§ Problem statement: Return the data exactly, with all pictures removed.

-------- The data --------

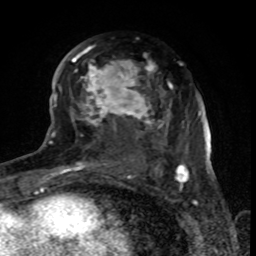
Breast MRI (dynamic contrast-enhanced), one axial slice; position 41 of 80 along the scan axis; cropped to one breast; dynamic contrast-enhanced series, time point 2 of 8 at this slice position (early post-contrast); 1.5 T; TE 4.2 ms, TR 7 ms; 2 mm slice thickness; 256 × 256 image matrix, field of view 155 × 155 mm. Female patient.
Structures marked on this image (semi-automatic segmentation, software-assisted and operator-edited):
- enhancing-tissue mask used for the functional tumour volume (all voxels passing the contrast-enhancement thresholds inside the analysis volume; usually the tumour): bounding box <70,47,179,170> (left, top, right, bottom; pixels)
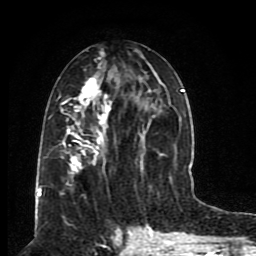
Breast MRI (dynamic contrast-enhanced), one axial slice; slice 38 of 80 in the series (ordered by position); cropped to one breast; dynamic contrast-enhanced series, time point 2 of 8 at this slice position (early post-contrast); 1.5 T; TE 4.2 ms, TR 7 ms; 256 × 256 image matrix, field of view 165 × 165 mm. Female patient.
Structures marked on this image (semi-automatic segmentation, software-assisted and operator-edited):
- enhancing-tissue mask used for the functional tumour volume (all voxels passing the contrast-enhancement thresholds inside the analysis volume; usually the tumour): bounding box <46,49,185,195> (left, top, right, bottom; pixels)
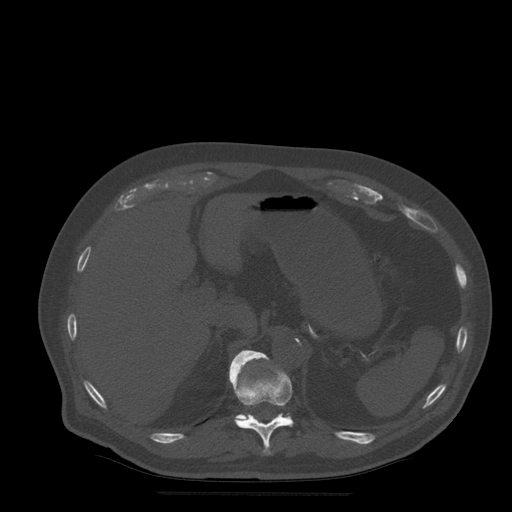
CT including the spine, one axial slice. Slice 239 of 522 in the series (ordered by position). Bone window (W 1800 / L 400 HU). 1.25 mm slice thickness. 512 × 512 image matrix. Patient age 72 years. Case-level facts recorded for this patient, not image findings: primary cancer: prostate.
Outlined on this slice (semi-automatic segmentation, software-assisted and operator-edited):
- T11 vertebra: bounding box (x1, y1, x2, y2) in pixels: (231, 352, 294, 454)
- T12 vertebra: (229, 350, 270, 420)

--------

§ The completed task:
Breast MRI (dynamic contrast-enhanced), one axial slice; position 41 of 80 along the scan axis; cropped to one breast; dynamic contrast-enhanced series, time point 2 of 8 at this slice position (early post-contrast); 1.5 T; TE 4.2 ms, TR 7 ms; 2 mm slice thickness; 256 × 256 image matrix, field of view 155 × 155 mm. Female patient.
Structures marked on this image (semi-automatic segmentation, software-assisted and operator-edited):
- enhancing-tissue mask used for the functional tumour volume (all voxels passing the contrast-enhancement thresholds inside the analysis volume; usually the tumour): bounding box <70,47,179,170> (left, top, right, bottom; pixels)
Breast MRI (dynamic contrast-enhanced), one axial slice; slice 38 of 80 in the series (ordered by position); cropped to one breast; dynamic contrast-enhanced series, time point 2 of 8 at this slice position (early post-contrast); 1.5 T; TE 4.2 ms, TR 7 ms; 256 × 256 image matrix, field of view 165 × 165 mm. Female patient.
Structures marked on this image (semi-automatic segmentation, software-assisted and operator-edited):
- enhancing-tissue mask used for the functional tumour volume (all voxels passing the contrast-enhancement thresholds inside the analysis volume; usually the tumour): bounding box <46,49,185,195> (left, top, right, bottom; pixels)
CT including the spine, one axial slice. Slice 239 of 522 in the series (ordered by position). Bone window (W 1800 / L 400 HU). 1.25 mm slice thickness. 512 × 512 image matrix. Patient age 72 years. Case-level facts recorded for this patient, not image findings: primary cancer: prostate.
Outlined on this slice (semi-automatic segmentation, software-assisted and operator-edited):
- T11 vertebra: bounding box (x1, y1, x2, y2) in pixels: (231, 352, 294, 454)
- T12 vertebra: (229, 350, 270, 420)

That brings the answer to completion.